Dave checks around and finds that among the finest flashlights in the world are those made by a Fountain Valley company called SureFire. Dave decides to buy Everett a $200 M3 Combatlight.
So Dave puts in a call to SureFire and talks to an inside sales rep named Debbie Wilford. Debbie tells Dave they can ship the flashlight the following week.
Uh oh. Dave explains that his son is shipping out from Pendleton in a few days, bound for the Middle East and God knows what. Next week will be too late; he's gotta get him this flashlight!
And suddenly, listening to Dave's voice, Debbie senses that this is about more than just a flashlight. It's about a worried father trying to do something for his boy as he sails off to a looming war, some small thing to help keep him safe, and bring him home.
Debbie, 49, of Tustin, thinks about her own son, who's in college but who could be standing in Everett's boots, and about her brother and cousin, young men like Everett when they served in Vietnam. She wants Everett to have this flashlight. Equally important, she wants Everett's father to be able to give it to him.
So Debbie tells Dave not to worry. Everett will get the flashlight. She'll take it to him herself.

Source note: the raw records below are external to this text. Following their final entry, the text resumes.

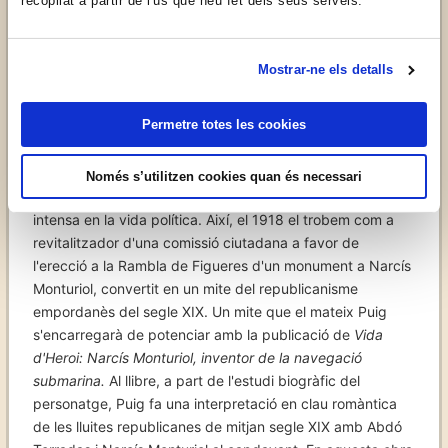
Republicà, entitat política que tenia com a portaveu la
recopilat a partir de l'ús que heu fet dels seus serveis.
publicació Empordà. Puig també serà un dels fundadors,
el 1911, d'
Empordà Federal
, la publicació senyera des
d'aquell moment del republicanisme catalanista i
Mostrar-ne els detalls
federalista a terres empordaneses.
Permetre totes les cookies
Posteriorment, ingressarà a la Unió Federal Nacionalista
Republicana, on continuarà duent a terme la seva activitat
política, sempre amb un rerefons marcadament
Només s’utilitzen cookies quan és necessari
culturalista. A partir de 1916, però, entrarà de forma més
intensa en la vida política. Així, el 1918 el trobem com a
revitalitzador d'una comissió ciutadana a favor de
l'erecció a la Rambla de Figueres d'un monument a Narcís
Monturiol, convertit en un mite del republicanisme
empordanès del segle XIX. Un mite que el mateix Puig
s'encarregarà de potenciar amb la publicació de
Vida
d'Heroi: Narcís Monturiol, inventor de la navegació
submarina.
Al llibre, a part de l'estudi biogràfic del
personatge, Puig fa una interpretació en clau romàntica
de les lluites republicanes de mitjan segle XIX amb Abdó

And she does. On a Sunday morning, on her own time, Debbie makes the 45-mile drive down to Camp Pendleton, finds Pfc. Everett Brown among the thousands of milling Marines and gives him the flashlight. Everett has that flashlight with him, like a little piece of his dad, when he ships out aboard the USS Boxer.
The whole thing leaves Dave a little choked up as he tells me about it by phone.
"She (Debbie) kept saying it was a small thing," Dave says. "But it wasn't a small thing to me. For her, a stranger, to care about my son - I can't tell you how much that meant."
As for Debbie, she seems puzzled that anyone would find what she did particularly noteworthy.
"When I heard the worry in his (Dave's) voice, I decided it was the least I could do," she tells me. "I guess my heart just went out to him - and to all the parents who are going through this."
So that's it. That's the small story about a flashlight.
Except that it wasn't just about a flashlight after all.
And for such a small story, somehow it casts a powerful light.